Türkiye'de 2020 yılında 410 kadının, 2021 yılında ise şu ana kadar toplam 350 kadının öldürüldüğünü belirten Kayadelen, kadına yönelik şiddet verilerini paylaştı. Kayadelen, "Türkiye’de her 10 kadından 4’ü yaşamı boyunca erkek arkadaşı, sevgilisi, nişanlısı ya da eşi tarafından en az bir kez fiziksel ve/veya cinsel şiddete maruz kalmakta, gebe kalmış her 10 kadından 1’i gebe iken fiziksel şiddete uğramaktadır. Türkiye’de her 3 kadından biri en az bir kez ısrarlı takip davranışına maruz kalmakta, 20-24 yaş grubundaki kadınların yüzde 15’i 18 yaşından önce, yani çocuk yaşta iken evlendirilmektedir. Fiziksel ya da cinsel şiddete maruz kalan kadınlardan kurumsal başvuruda bulunma cesaretini gösterebilenler ise yüzde 11’dir" diye belirtti.
'HALEN BİR CİNSEL SALDIRI KRİZ MERKEZİ YOK'
Türkiye nüfusu için en az 399 sığınmaevi gerekirken, halen mevcut sığınmaevi sayısı 145 olmasına da dikkat çeken Kayadelen, ayrıca Türkiye’de halen sadece şiddete maruz kalanların başvuru yapabileceği 7/24 hizmet sunan bir telefon hattı bulunmadığını da söyledi. Kayadelen, Türkiye’de halen cinsel saldırı kriz merkezi olmadığını da belirtti.
Kadına yönelik şiddeti her yönüyle değerlendirerek tüm bunlara önlemler ve yükümlülükler düzenleyen İstanbul Sözleşmesi’nden usulsüz çıkma kararı verilmesini kabul etmediklerini vurgulayan Kayadelen, İstanbul Sözleşmesi'nden vazgeçmeyeceklerini söyledi. Kayadelen, “Kadınları ve LGBTİ+ bireyleri her durumda politik tartışmalarınızın malzemesi yapmayın. Nefret söylemleri imzaladığınız tüm sözleşmelere göre ayrımcılık içerir ve yasaktır. Bizler kadınların sayı, yüzdelik, istatistik olmadığını; hayatın yarısı olduğumuzu biliyoruz. Yalnızca fiziksel şiddetin değil; cinsel, psikolojik/duygusal, ekonomik, dijital her türlü şiddetin, flört şiddetinin, tek taraflı ısrarlı takibin, kadın ticaretinin, erken yasta evliliğin, zorla evliliğin, ensestin, gelenekler yoluyla kadınların maruz kaldığı bütün şiddet biçimlerinin ve nefret söylemlerinin karşısındayız” dedi.

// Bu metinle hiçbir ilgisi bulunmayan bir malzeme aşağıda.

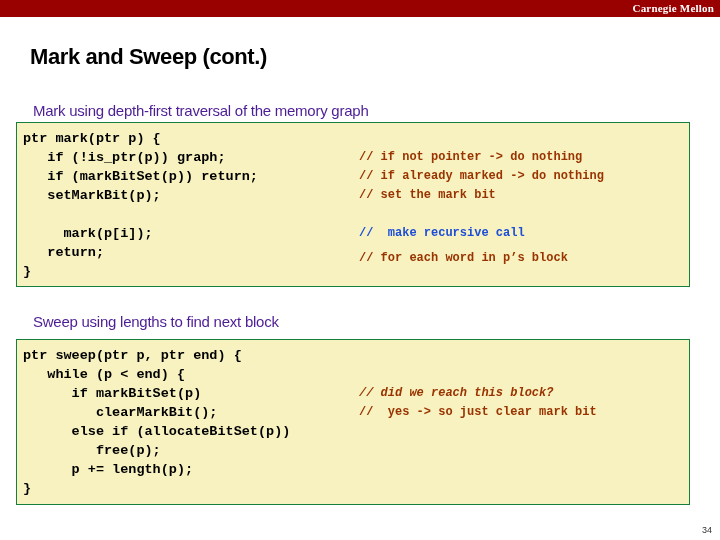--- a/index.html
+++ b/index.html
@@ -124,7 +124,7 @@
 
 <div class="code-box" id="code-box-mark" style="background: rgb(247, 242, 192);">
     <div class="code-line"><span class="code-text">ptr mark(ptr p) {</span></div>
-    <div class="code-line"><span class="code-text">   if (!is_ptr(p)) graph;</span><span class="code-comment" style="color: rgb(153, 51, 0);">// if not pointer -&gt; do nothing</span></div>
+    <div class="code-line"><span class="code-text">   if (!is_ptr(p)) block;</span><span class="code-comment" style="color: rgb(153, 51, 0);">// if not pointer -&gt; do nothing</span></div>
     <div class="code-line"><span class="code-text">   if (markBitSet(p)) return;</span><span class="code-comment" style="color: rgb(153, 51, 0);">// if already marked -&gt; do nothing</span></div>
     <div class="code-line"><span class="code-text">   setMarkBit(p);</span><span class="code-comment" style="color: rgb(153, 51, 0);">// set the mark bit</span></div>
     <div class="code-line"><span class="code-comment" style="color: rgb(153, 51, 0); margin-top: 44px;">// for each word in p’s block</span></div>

Kayadelen, İzmir Barosu Kadın Hakları merkezi ve tüm birimlerle; yapılan tüm başvurularda kadınların yanında olmaya, yasaların uygulanmasında hak ihlallerini engellemeye ve k1adınların hakları için mücadeleye devam edeceklerini söyledi. (DUVAR)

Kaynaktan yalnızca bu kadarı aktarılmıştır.